Crowd-mapping Home Depot

Mapping is expensive. There are lots of accurate maps of London, but not nearly so many of Hanoi. You have to pay a lot of people to get a good map. Or you used to. Another way to get more information about a place is simply to ask the people who live there to help. Accordingly, Google announced a plan this summer to fill in the empty bits of their maps with information directly from their customers, which is to say, you and me and all the folks in Hanoi.

It’s a happy story. In fact, it’s becoming common to use crowdsourcing, to the point that I hardly notice feel-good stories about crowdsourcing anymore. Not to mention the fact that I’m not going to Hanoi anytime soon.

But here’s the thing. I was wandering around Home Depot the other day looking for either a rainspout or a store employee who could help me locate one. I could find neither. I might have spent days in there if a fellow customer hadn’t taken pity on me. That’s when I realized we need a crowdsourced approach to mapping out where to find things in Home Depot. Store staff be damned! You can never find them when you need them. I want to whip out my iPhone, punch in my desired hardware, and then see exactly what aisle it lives on.

I have no confidence that Home Depot could or would do this. But you and me? We could. We totally could.

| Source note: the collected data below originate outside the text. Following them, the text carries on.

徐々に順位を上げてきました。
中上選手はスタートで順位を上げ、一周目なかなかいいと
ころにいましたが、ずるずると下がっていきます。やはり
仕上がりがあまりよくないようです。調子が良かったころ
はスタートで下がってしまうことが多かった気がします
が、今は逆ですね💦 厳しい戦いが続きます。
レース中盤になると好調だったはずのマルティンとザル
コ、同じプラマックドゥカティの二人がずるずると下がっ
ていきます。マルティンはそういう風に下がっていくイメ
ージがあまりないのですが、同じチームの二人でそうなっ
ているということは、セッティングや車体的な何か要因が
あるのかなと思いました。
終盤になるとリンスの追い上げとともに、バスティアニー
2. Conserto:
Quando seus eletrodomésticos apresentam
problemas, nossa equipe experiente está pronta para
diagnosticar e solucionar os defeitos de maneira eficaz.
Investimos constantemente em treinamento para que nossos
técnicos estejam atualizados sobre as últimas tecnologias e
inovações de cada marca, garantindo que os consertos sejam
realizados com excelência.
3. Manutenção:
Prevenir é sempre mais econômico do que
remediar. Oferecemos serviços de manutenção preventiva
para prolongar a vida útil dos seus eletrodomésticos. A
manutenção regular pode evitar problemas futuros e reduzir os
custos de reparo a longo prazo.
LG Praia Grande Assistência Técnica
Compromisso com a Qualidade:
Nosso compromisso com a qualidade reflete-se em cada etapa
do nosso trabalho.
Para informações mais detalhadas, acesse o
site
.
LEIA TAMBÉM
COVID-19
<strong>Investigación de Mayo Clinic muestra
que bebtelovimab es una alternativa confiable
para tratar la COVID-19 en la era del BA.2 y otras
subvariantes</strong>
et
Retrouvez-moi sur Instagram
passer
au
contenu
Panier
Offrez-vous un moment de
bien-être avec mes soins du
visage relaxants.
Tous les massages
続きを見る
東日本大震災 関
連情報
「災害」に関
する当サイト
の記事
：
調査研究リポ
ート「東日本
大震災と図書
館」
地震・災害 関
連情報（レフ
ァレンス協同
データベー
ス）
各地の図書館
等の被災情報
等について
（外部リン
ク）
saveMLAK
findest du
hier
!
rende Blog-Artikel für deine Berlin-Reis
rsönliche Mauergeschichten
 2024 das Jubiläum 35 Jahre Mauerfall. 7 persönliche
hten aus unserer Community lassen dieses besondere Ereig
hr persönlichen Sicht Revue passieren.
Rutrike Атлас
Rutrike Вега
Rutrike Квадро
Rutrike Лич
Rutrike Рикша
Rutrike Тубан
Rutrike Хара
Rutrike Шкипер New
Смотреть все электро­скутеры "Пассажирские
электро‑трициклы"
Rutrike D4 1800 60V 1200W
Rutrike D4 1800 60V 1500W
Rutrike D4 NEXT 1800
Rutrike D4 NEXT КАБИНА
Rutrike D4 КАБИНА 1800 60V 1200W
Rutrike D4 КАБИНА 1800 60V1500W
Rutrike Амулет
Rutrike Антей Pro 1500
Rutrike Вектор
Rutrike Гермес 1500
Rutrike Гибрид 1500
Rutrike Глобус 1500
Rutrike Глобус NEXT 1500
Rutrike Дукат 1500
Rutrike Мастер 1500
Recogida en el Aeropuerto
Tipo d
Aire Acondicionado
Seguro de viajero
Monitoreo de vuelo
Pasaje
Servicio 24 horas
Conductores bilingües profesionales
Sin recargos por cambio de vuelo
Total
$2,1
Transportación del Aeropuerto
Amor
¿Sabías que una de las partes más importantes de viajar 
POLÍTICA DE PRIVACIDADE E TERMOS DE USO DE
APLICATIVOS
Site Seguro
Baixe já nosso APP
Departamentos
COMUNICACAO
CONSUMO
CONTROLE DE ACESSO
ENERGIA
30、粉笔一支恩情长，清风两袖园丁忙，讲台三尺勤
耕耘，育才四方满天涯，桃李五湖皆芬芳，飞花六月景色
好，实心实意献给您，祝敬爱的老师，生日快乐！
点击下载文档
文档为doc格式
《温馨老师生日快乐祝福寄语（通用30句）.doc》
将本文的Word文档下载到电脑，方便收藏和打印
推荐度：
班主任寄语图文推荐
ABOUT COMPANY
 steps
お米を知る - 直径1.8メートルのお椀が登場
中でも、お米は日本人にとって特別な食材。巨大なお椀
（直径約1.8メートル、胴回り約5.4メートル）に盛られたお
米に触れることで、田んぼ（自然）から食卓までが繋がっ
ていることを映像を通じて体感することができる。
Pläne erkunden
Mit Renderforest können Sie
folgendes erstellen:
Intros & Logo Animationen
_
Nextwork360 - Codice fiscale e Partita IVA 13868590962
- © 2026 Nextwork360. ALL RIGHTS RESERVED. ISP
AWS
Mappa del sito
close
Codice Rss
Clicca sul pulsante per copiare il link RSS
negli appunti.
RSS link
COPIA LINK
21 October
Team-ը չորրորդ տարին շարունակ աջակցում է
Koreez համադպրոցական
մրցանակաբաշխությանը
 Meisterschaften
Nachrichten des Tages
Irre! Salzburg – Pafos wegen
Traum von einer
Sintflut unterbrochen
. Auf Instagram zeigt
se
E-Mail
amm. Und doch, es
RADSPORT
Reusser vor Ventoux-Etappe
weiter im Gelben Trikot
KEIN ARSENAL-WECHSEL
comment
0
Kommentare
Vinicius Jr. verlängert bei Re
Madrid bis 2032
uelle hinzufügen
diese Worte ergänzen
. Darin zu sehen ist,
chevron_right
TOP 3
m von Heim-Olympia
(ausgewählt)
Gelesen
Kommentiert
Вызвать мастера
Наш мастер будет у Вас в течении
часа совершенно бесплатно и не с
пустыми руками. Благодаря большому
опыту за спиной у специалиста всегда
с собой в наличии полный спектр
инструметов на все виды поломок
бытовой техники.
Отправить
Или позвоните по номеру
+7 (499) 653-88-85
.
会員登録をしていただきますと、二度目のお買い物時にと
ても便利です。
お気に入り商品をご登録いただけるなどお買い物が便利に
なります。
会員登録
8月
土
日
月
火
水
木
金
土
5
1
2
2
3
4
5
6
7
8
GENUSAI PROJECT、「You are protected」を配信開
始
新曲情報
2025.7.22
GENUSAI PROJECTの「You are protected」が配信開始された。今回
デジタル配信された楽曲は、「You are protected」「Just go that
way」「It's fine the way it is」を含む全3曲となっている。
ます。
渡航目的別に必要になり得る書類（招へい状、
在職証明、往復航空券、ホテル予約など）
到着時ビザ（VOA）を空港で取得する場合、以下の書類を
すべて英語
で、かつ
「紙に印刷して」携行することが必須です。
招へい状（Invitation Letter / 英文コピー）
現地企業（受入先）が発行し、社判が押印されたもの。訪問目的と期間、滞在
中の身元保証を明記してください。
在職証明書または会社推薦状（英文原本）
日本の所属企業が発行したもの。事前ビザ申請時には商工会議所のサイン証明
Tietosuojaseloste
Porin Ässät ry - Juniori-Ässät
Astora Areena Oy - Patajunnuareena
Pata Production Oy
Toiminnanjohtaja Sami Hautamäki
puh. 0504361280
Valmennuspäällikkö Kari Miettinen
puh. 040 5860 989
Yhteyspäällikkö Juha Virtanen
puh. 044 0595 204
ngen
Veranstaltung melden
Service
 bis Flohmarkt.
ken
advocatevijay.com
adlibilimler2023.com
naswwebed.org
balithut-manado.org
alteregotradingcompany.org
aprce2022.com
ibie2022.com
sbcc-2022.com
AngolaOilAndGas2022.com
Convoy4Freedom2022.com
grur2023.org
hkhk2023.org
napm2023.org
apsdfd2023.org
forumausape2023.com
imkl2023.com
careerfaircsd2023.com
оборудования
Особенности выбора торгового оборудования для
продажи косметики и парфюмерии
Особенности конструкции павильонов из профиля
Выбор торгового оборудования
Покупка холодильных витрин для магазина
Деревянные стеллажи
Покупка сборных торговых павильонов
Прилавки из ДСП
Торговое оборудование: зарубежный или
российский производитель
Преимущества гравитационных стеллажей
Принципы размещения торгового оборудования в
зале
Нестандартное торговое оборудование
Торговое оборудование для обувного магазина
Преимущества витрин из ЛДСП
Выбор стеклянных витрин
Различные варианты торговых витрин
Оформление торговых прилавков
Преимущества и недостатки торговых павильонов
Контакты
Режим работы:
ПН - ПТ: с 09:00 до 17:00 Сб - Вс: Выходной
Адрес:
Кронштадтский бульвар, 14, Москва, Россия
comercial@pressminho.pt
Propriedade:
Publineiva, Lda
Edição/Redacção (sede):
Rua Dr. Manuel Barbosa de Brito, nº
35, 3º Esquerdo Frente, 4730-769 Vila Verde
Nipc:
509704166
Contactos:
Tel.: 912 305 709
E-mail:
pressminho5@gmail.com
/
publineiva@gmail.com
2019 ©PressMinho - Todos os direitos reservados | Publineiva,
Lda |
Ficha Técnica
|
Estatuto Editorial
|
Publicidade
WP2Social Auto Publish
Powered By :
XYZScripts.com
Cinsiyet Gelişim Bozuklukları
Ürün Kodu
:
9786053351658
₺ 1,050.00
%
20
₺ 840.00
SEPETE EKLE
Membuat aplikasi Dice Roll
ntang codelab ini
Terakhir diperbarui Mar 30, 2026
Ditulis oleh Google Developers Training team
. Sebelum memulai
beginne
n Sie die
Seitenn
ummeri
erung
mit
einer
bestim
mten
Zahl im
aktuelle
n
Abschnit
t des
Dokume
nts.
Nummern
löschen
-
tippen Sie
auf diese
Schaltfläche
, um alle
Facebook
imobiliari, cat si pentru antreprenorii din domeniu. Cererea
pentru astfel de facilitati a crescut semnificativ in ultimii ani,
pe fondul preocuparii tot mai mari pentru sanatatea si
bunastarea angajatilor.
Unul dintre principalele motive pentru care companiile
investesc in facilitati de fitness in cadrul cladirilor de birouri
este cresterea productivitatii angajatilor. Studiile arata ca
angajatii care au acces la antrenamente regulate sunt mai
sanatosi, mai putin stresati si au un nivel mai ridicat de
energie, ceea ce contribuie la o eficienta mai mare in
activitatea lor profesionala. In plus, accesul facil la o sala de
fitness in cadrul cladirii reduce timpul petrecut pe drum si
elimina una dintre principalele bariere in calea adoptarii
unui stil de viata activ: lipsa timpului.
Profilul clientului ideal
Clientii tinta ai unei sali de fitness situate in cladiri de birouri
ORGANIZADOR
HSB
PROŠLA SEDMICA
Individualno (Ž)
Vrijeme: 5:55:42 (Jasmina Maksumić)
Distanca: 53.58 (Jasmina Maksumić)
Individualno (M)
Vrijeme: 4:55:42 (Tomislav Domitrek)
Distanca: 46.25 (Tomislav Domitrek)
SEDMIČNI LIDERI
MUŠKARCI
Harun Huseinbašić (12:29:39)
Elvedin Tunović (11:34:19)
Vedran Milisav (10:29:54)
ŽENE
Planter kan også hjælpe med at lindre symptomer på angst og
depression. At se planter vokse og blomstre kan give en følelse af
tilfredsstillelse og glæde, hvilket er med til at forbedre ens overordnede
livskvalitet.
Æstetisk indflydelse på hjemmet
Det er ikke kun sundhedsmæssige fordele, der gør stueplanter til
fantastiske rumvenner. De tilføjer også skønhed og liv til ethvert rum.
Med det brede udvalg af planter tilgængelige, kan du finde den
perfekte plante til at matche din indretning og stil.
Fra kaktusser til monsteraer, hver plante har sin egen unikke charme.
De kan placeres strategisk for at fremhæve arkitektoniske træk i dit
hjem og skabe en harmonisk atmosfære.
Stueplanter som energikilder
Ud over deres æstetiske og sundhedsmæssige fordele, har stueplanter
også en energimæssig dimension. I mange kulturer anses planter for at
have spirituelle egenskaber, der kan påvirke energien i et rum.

2 thoughts on “Crowd-mapping Home Depot”

  1. I went to the Apple store and mapped where the iPhone batteries were located, until I realized that that was kind of silly…
    –JMike

  2. Ah, yes. I see the problem.

    You should use my low-tech method. I tie a string around the iPhone that goes back to the Apple store. Then I always know where to go if it fails. And since the string is only twenty yards long, I’m never very far away when it happens.